日本経済新聞(10月5日)食品大手「1人前」競う シニア・単身に照準 味の素、鍋用調味料を増産 伊藤園はティーバッグ拡充 
http://www.nikkei.com/article/DGKDASDD040OR_U3A001C1TJ0000/
産経ニュース(10月9日)小さいサイズのプチ家電が人気 おひとり様からシニア層まで
http://sankei.jp.msn.com/life/news/131009/trd13100907300002-n1.htm



このニュースが意味するもの(So What?)


 人々の、特にシニア層の"健康志向"が浸透しているのだとすれば、今後はコンビニを含めた食品業界だけでなく、フィットネスクラブ等にもシニア層をターゲットとした動きが広がっていくだろう。

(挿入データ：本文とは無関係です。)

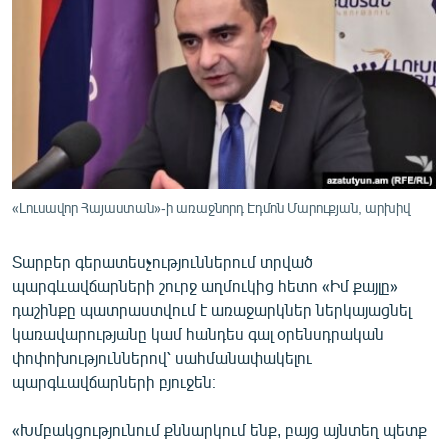
ՄԻՋԱԶԳԱՅԻՆ
ՄՇԱԿՈՒՅԹ
ՍՊՈՐՏ
ՄԵԿՆԱԲԱՆՈՒԹՅՈՒՆ
ՏՏ ԵՒ ԻՆՏԵՐՆԵՏ
ԿՈՐՈՆԱՎԻՐՈՒՍ
«Լուսավոր Հայաստան»-ի առաջնորդ Էդմոն Մարուքյան, արխիվ
ԱՐԽԻՎ
Տարբեր գերատեսչություններում տրված
ՏԵՍԱՆՅՈՒԹԵՐ
պարգևավճարների շուրջ աղմուկից հետո «Իմ քայլը»
ԲԱՆԱՎԵՃ
դաշինքը պատրաստվում է առաջարկներ ներկայացնել
կառավարությանը կամ հանդես գալ օրենսդրական
ՁԳՏԵԼՈՎ ԼԱՎԱԳՈՒՅՆԻՆ
փոփոխություններով՝ սահմանափակելու
ՓՈԴՔԱՍԹ
պարգևավճարների բյուջեն։
«Խմբակցությունում քննարկում ենք, բայց այնտեղ պետք
Հայերեն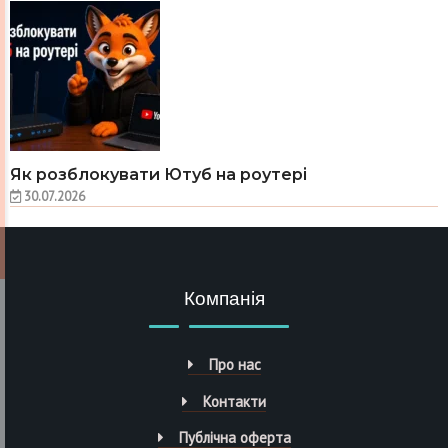
Як розблокувати Ютуб на роутері
30.07.2026
Компанія
Про нас
Контакти
Публічна оферта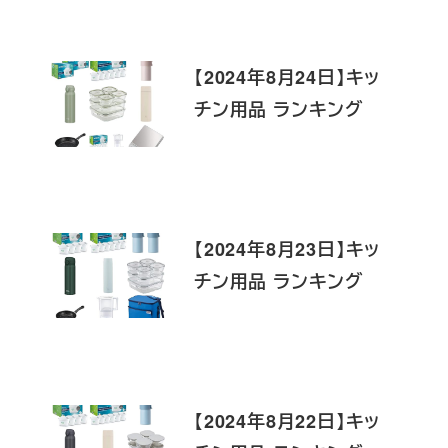
【2024年8月24日】キッ
チン用品 ランキング
【2024年8月23日】キッ
チン用品 ランキング
【2024年8月22日】キッ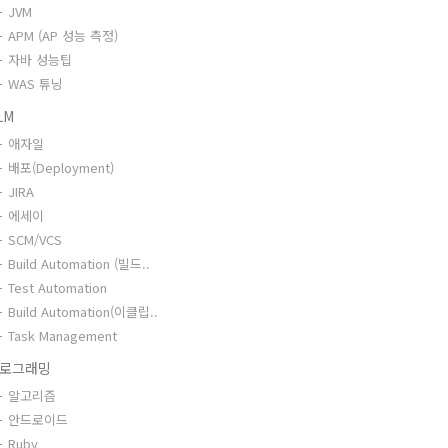
JVM
APM (AP 성능 측정)
자바 성능팁
WAS 튜닝
LM
애자일
배포(Deployment)
JIRA
에세이
SCM/VCS
Build Automation (빌드..
Test Automation
Build Automation(이클립..
Task Management
로그래밍
알고리즘
안드로이드
Ruby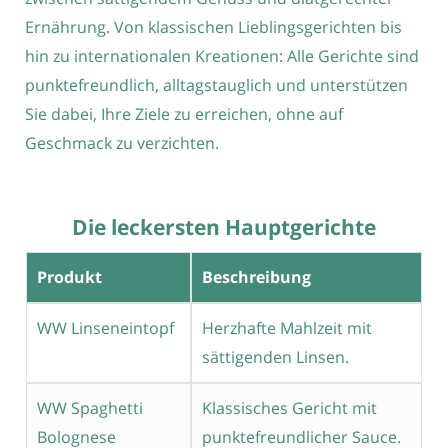
Ernährung. Von klassischen Lieblingsgerichten bis
hin zu internationalen Kreationen: Alle Gerichte sind
punktefreundlich, alltagstauglich und unterstützen
Sie dabei, Ihre Ziele zu erreichen, ohne auf
Geschmack zu verzichten.
Die leckersten Hauptgerichte
Produkt
Beschreibung
WW Linseneintopf
Herzhafte Mahlzeit mit
sättigenden Linsen.
WW Spaghetti
Klassisches Gericht mit
Bolognese
punktefreundlicher Sauce.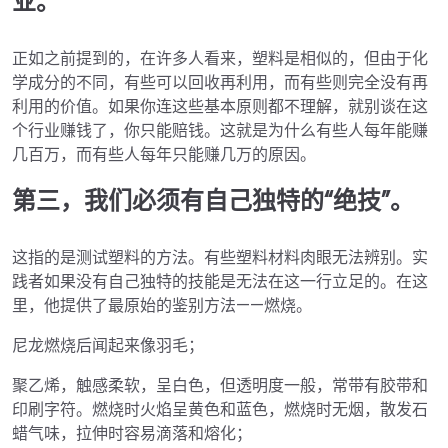
业。
正如之前提到的，在许多人看来，塑料是相似的，但由于化
学成分的不同，有些可以回收再利用，而有些则完全没有再
利用的价值。如果你连这些基本原则都不理解，就别谈在这
个行业赚钱了，你只能赔钱。这就是为什么有些人每年能赚
几百万，而有些人每年只能赚几万的原因。
第三，我们必须有自己独特的“绝技”。
这指的是测试塑料的方法。有些塑料材料肉眼无法辨别。实
践者如果没有自己独特的技能是无法在这一行立足的。在这
里，他提供了最原始的鉴别方法——燃烧。
尼龙燃烧后闻起来像羽毛；
聚乙烯，触感柔软，呈白色，但透明度一般，常带有胶带和
印刷字符。燃烧时火焰呈黄色和蓝色，燃烧时无烟，散发石
蜡气味，拉伸时容易滴落和熔化；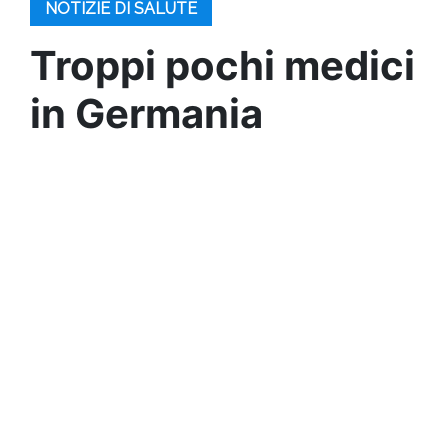
NOTIZIE DI SALUTE
Troppi pochi medici
in Germania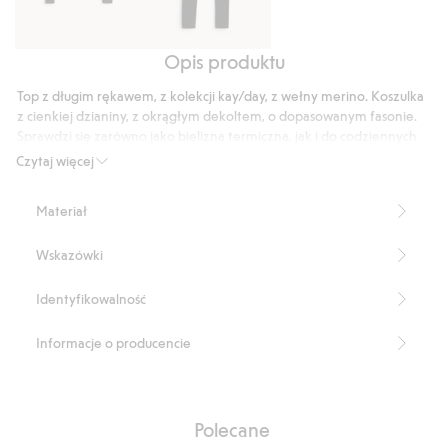
Opis produktu
Golf
Legginsy
z
z
Top z długim rękawem, z kolekcji kay/day, z wełny merino. Koszulka
wełny
wełny
z cienkiej dzianiny, z okrągłym dekoltem, o dopasowanym fasonie.
merino
merino
Sprawdzi się zarówno jako bielizna termiczna, jak i do codziennych
aktywności.
Czytaj więcej
Dopasowany fason
Długie rękawy
Materiał
Okrągły dekolt
Część kompletu
Wskazówki
Długość: 58 cm w rozmiarze S
Produkt zawiera 100% certyfikowanej wełny.
Numer artykułu
:
471243
Identyfikowalność
RWS certified wool
Informacje o producencie
Polecane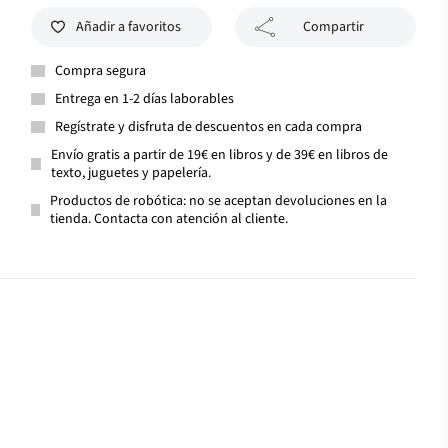
Añadir a favoritos
Compartir
Compra segura
Entrega en 1-2 días laborables
Regístrate y disfruta de descuentos en cada compra
Envío gratis a partir de 19€ en libros y de 39€ en libros de
texto, juguetes y papelería.
Productos de robótica: no se aceptan devoluciones en la
tienda. Contacta con atención al cliente.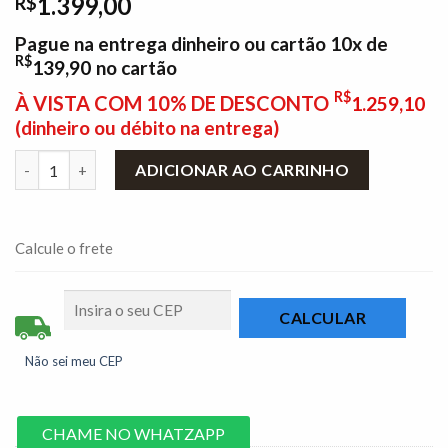
1.399,00
R$
Pague na entrega dinheiro ou cartão 10x de
R$
139,90
no cartão
R$
À VISTA COM 10% DE DESCONTO
1.259,10
(dinheiro ou débito na entrega)
Colchão Casal Santé 100% Espuma D33 + Box Casal Sued Preto 
ADICIONAR AO CARRINHO
Calcule o frete
Não sei meu CEP
CHAME NO WHATZAPP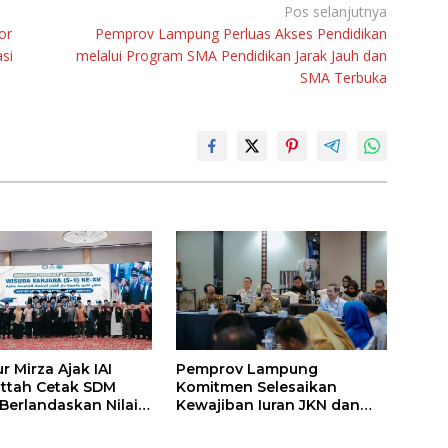
Pos selanjutnya
or
Pemprov Lampung Perluas Akses Pendidikan
si
melalui Program SMA Pendidikan Jarak Jauh dan
SMA Terbuka
 Mirza Ajak IAI
Pemprov Lampung
attah Cetak SDM
Komitmen Selesaikan
 Berlandaskan Nilai
Kewajiban Iuran JKN dan
Perkuat Tata Kelola
Kepesertaan BPJS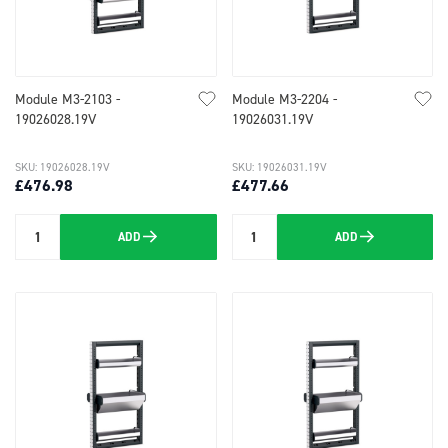
Module M3-2103 -
Module M3-2204 -
19026028.19V
19026031.19V
SKU: 19026028.19V
SKU: 19026031.19V
£476.98
£477.66
ADD
ADD
Quantity
Quantity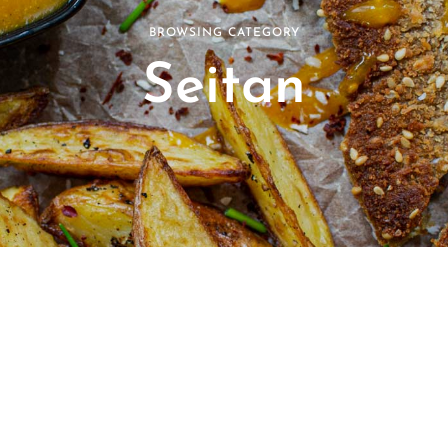
BROWSING CATEGORY
die
Seitan
Küche
mit Herz
von
Christian
Schäfer.
Kreative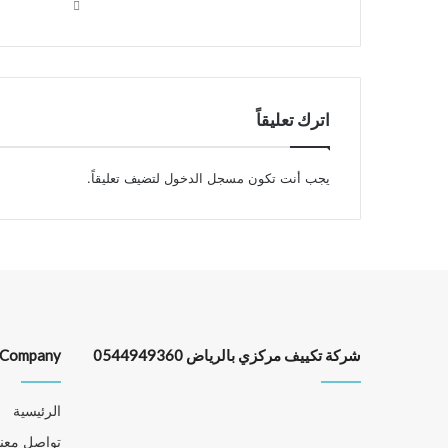
اترك تعليقاً
يجب أنت تكون
مسجل الدخول
لتضيف تعليقاً.
شركة تكييف مركزي بالرياض 0544949360
Company
الرئيسية
تواصل معنا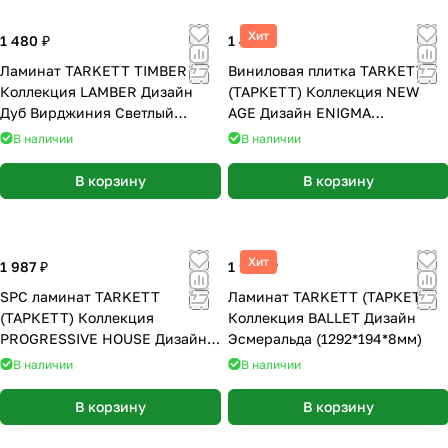
Хит
1 480 ₽
1 428 ₽
Ламинат TARKETT TIMBER
Виниловая плитка TARKETT
Коллекция LAMBER Дизайн
(ТАРКЕТТ) Коллекция NEW
Дуб Вирджиния Светлый
AGE Дизайн ENIGMA
(1292*159*8мм)
(914.4х152.4х2.1 мм)
В наличии
В наличии
В корзину
В корзину
Хит
1 987 ₽
1 990 ₽
SPC ламинат TARKETT
Ламинат TARKETT (ТАРКЕТТ)
(ТАРКЕТТ) Коллекция
Коллекция BALLET Дизайн
PROGRESSIVE HOUSE Дизайн
Эсмеральда (1292*194*8мм)
JASON (1220х200х4.4 мм)
В наличии
В наличии
В корзину
В корзину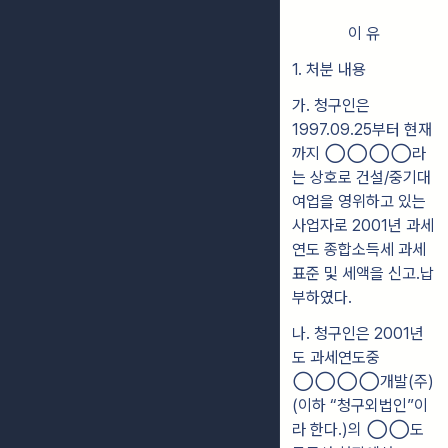
이 유
1. 처분 내용
가.
청구인은
1997.09.25부터 현재
까지 ◯◯◯◯
라
는 상호로 건설/중기대
여업을 영위하
고 있는
사업자로 2001년 과세
연도 종합소득세 과세
표준 및 세액을 신고
․납
부하였다.
나.
청구인은 2001년
도 과세연도중
◯◯◯◯
개발(주)
(이하 “청구외법인”이
라 한다.)의
◯◯
도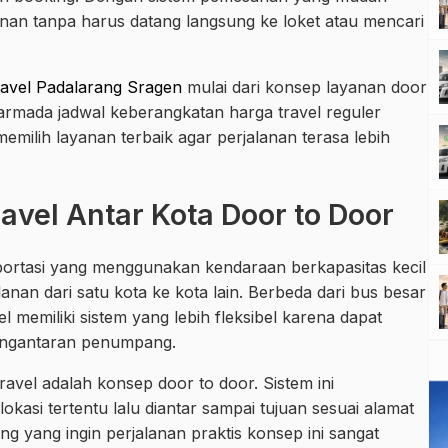
an tanpa harus datang langsung ke loket atau mencari
ravel Padalarang Sragen
mulai dari konsep layanan door
an armada jadwal keberangkatan harga travel reguler
 memilih layanan terbaik agar perjalanan terasa lebih
vel Antar Kota Door to Door
sportasi yang menggunakan kendaraan berkapasitas kecil
nan dari satu kota ke kota lain. Berbeda dari bus besar
l memiliki sistem yang lebih fleksibel karena dapat
engantaran penumpang.
avel adalah konsep door to door. Sistem ini
asi tertentu lalu diantar sampai tujuan sesuai alamat
g yang ingin perjalanan praktis konsep ini sangat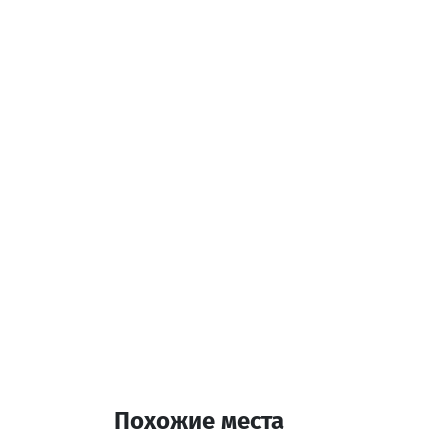
Контактная информа
100, Тависуфлеба ул
Услуги и удобства::
Оплата наличными
Дополнительная инф
11:00-17:00
Похожие места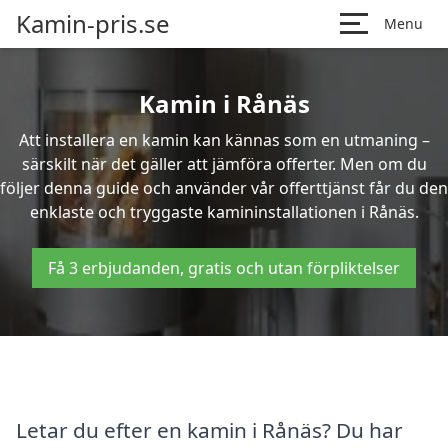
Kamin-pris.se
Menu
Kamin i Rånäs
Att installera en kamin kan kännas som en utmaning –
särskilt när det gäller att jämföra offerter. Men om du
följer denna guide och använder vår offerttjänst får du den
enklaste och tryggaste kamininstallationen i Rånäs.
Få 3 erbjudanden, gratis och utan förpliktelser
Letar du efter en kamin i Rånäs? Du har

 図2に示すように、シニア層は人数が多いだけでなく、資産も他の世代よりも抜きん出ている。今回取り上げた「健康」というキーワードはシニアマーケティングの一つの切り口でしかない。現在多くの会社がシニア向けに旅行・学習・資産運用などのビジネスを開拓しており、"いかに高齢者にお金を使ってもらうか"を競い合っている。今後ますます拡大していくシニア向けビジネスから目が離せない。